Nobody's arguing that. The mistake is in thinking of DNT with a privacy/security mechanism. If that's what it were, Microsoft's decision would be defensible or even good. But DNT is something totally different. I'd argue two things:

1) DNT is for expressing a user's preference. Not even just a preference, but the user's preference. It is impossible for any application's default setting to express a user's preference for anything. (Your editor can default to a white background, but it can't, out of the box, honestly tell other people that YOU prefer swiss cheese over provolone. The person who wrote your editor might have some strong opinions and could even show some polling information, but in the end, he doesn't really know what kind of cheese you want. He can only take a guess.) MSIE's default DNT:swiss header is a communication between a web server and Microsoft Corporation, rather than a communication between a web server and a user.

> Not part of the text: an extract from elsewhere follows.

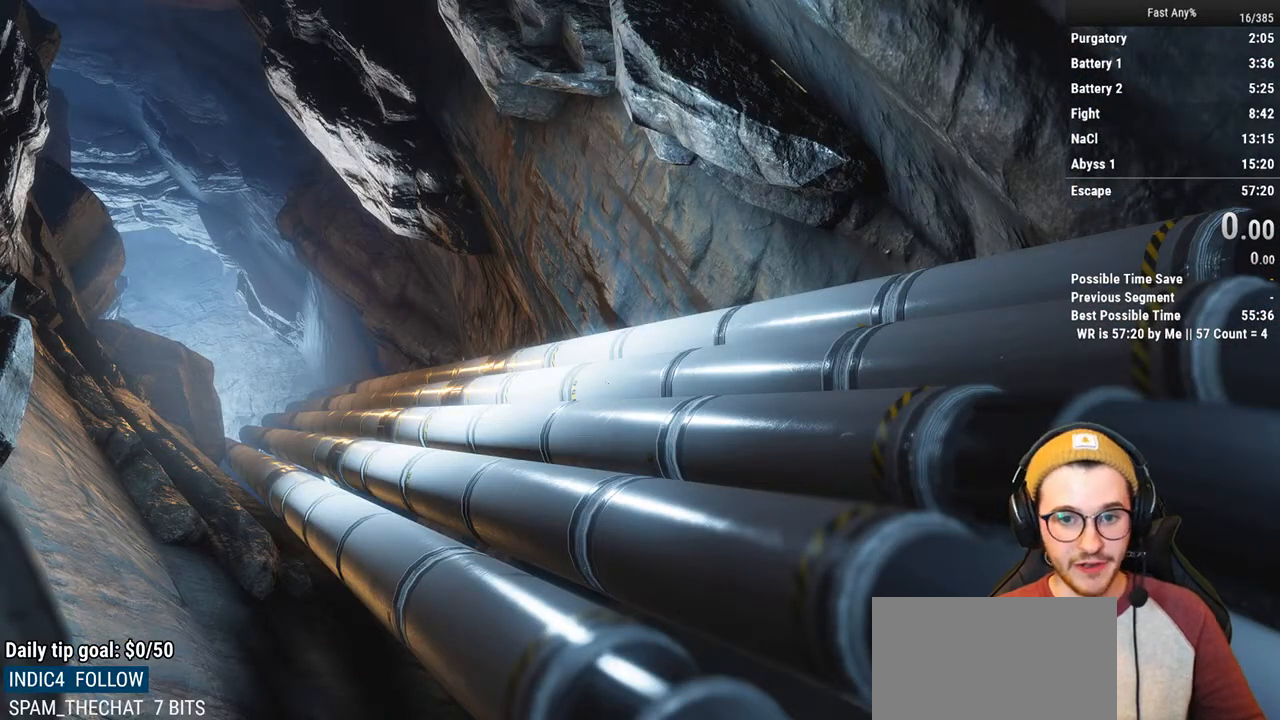
{"keys": [], "mouse": [], "events": []}
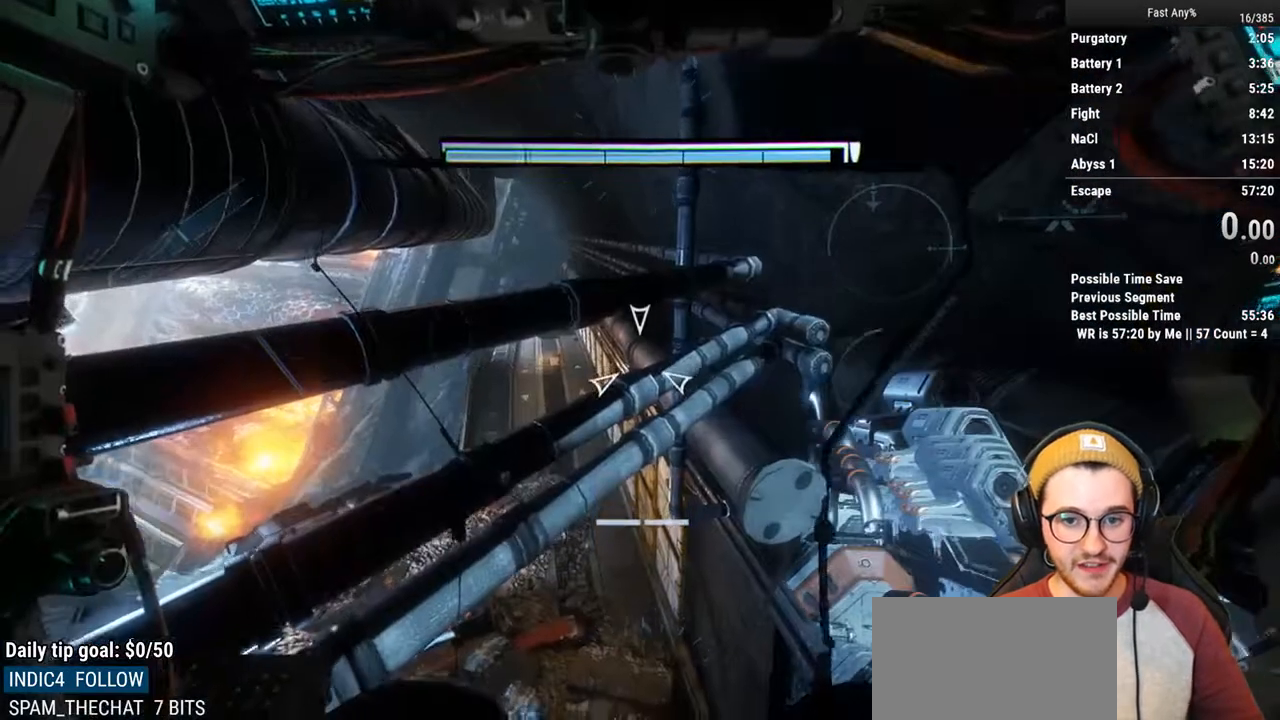
{"keys": [], "mouse": [], "events": []}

Yes, a DNT:swiss default is a bad thing (just as bad as a DNT:provolone default). By doing that, Microsoft undermined DNT and helped the ad industry justify ignoring it. If you're a user, you should be angry at MS about this (at least so far as DNT is important at all).

2) DNT is nearly useless for protecting a user's security. If you want security, then you must deny capability to your adversary, or put costs on things, not merely politely ask him to behave in a certain manner. That means having your browser not initiate certain connections, or not send certain things (or send noise) over those connections, or .. whatever.

I have to say "nearly" useless because at least DNT could signal that some users care, but just don't care enough to stop sending intell. But it looks like this subtlety was lost on .. damn .. nearly everyone, I think.

Up to now I've thought of DNT as a basically good idea (a weak one, but still positive), but maybe it's time to accept that if nobody understands DNT then it can't possibly communicate anything meaningful.

Comment Solve the general case (Score 3, Insightful) 1198

Why does the US still even have the Death penalty?

Why does the US still even have fines? Why does the US still even have imprisonment?

Answer any of these questions, and you'll have answered them all. Show the foolishness of any of them, and you'll have shown the foolishness of them all.

I think the most popular answer, is that we have these things to punish criminals. HTH.